1、Kafka实战应用场景
2、 Kafka基本概念
Kafka broker。kafka服务端,Consumer消费者 Producer生产者
Topic与分区是一对多的关系;offset是消息分区中的唯一标识,通过offset定位具体的分区找到消息所在。
分区:可看成是一个可追加的日志文件。
分区是有序的,Topic是无序的。
分区指定好了,后期也是能够修改的,扩展性
ISR(In Sync Replicas)详解
3、zookeeper集群环境搭建
3.1修改/etc/hostname
vim /etc/hostname
3.2修改/etc/hosts
vim /etc/hosts
3.3 注意关闭防火墙状态
3.4 上传apache-zookeeper-3.8.0.tar.gz压缩包到服务器的/home/software/8-apache-zookeeper-3.8.0/目录下。
压缩包下载地址:Index of /zookeeper/zookeeper-3.8.0
注意:要下载apache-zookeeper-3.8.0-bin.tar.gz这个。
cd /home/software/8-apache-zookeeper-3.8.0/
解压:
tar -zxvf apache-zookeeper-3.8.0-bin.tar.gz
重命名:
mv apache-zookeeper-3.8.0-bin zookeeper
3.5 修改环境变量:
vim /etc/profile
添加zookeeper的全局变量
- # zookeeper environment
- export ZOOKEEPER_HOME=/home/software/8-apache-zookeeper-3.8.0/zookeeper
- export PATH=.:$ZOOKEEPER_HOME/bin
刷新环境变量:
source /etc/profile
/etc/profile内容:
- # /etc/profile
-
- # System wide environment and startup programs, for login setup
- # Functions and aliases go in /etc/bashrc
-
- # It's NOT a good idea to change this file unless you know what you
- # are doing. It's much better to create a custom.sh shell script in
- # /etc/profile.d/ to make custom changes to your environment, as this
- # will prevent the need for merging in future updates.
-
- pathmunge () {
- case ":${PATH}:" in
- *:"$1":*)
- ;;
- *)

*任务单*. 请从上文的Kafka与zookeeper部署说明中原样摘录一段，从“分区是有序的,Topic是无序的。”开始，一直到“-bin.tar.gz这个。”为止，首尾两处都要包括在内。

*所给数据*.
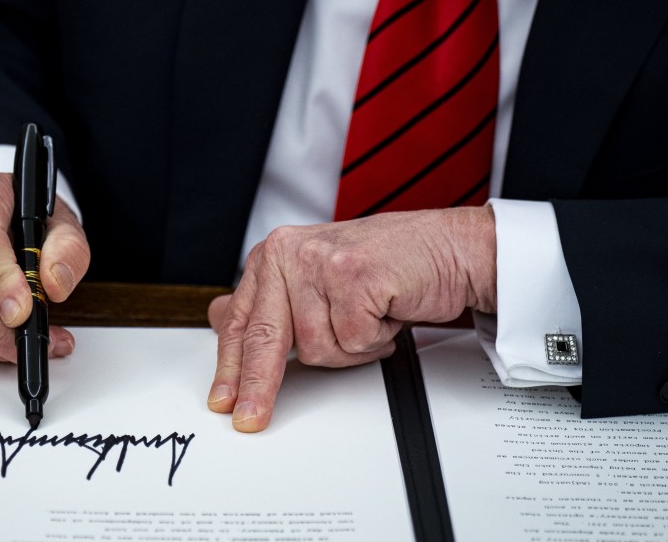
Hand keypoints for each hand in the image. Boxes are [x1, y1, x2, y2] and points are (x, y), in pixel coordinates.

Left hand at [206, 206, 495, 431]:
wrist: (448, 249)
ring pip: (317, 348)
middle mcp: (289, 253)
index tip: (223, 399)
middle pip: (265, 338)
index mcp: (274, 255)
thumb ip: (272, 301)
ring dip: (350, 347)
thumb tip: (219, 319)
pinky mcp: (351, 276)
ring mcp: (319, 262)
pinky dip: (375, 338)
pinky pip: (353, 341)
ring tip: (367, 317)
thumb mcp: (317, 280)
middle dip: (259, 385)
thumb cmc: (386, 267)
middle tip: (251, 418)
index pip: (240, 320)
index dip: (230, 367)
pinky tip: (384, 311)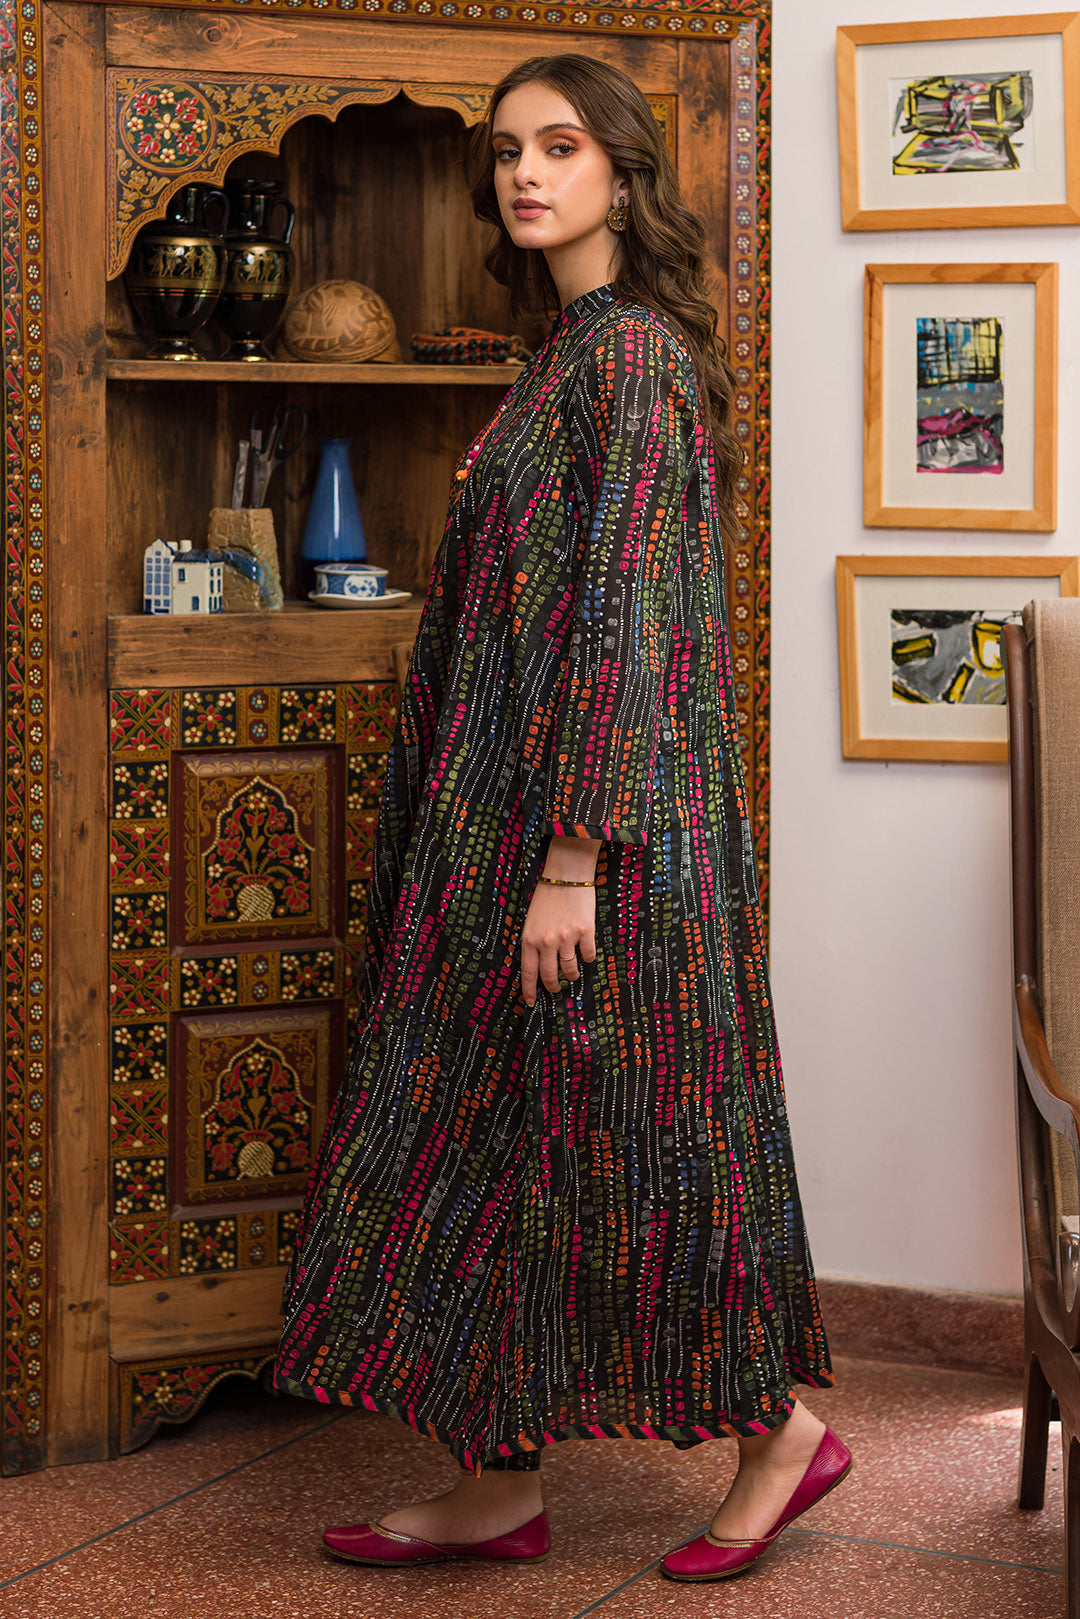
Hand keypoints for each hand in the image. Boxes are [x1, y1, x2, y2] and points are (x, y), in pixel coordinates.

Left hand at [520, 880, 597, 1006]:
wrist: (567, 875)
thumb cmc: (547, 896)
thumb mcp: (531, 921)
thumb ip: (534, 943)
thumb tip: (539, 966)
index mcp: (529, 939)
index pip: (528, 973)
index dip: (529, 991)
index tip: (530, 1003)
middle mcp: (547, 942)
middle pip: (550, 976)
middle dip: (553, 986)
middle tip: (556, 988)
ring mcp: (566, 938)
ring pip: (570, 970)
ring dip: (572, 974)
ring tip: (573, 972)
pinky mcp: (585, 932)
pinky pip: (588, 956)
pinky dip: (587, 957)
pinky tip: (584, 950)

*任务答复*.
分区是有序的,Topic是无序的。
分区指定好了,后期也是能够修改的,扩展性
ISR(In Sync Replicas)详解
3、zookeeper集群环境搭建
3.1修改/etc/hostname
vim /etc/hostname
3.2修改/etc/hosts
vim /etc/hosts
3.3 注意关闭防火墙状态
3.4 上传apache-zookeeper-3.8.0.tar.gz压缩包到服务器的/home/software/8-apache-zookeeper-3.8.0/目录下。
压缩包下载地址:Index of /zookeeper/zookeeper-3.8.0
注意:要下载apache-zookeeper-3.8.0-bin.tar.gz这个。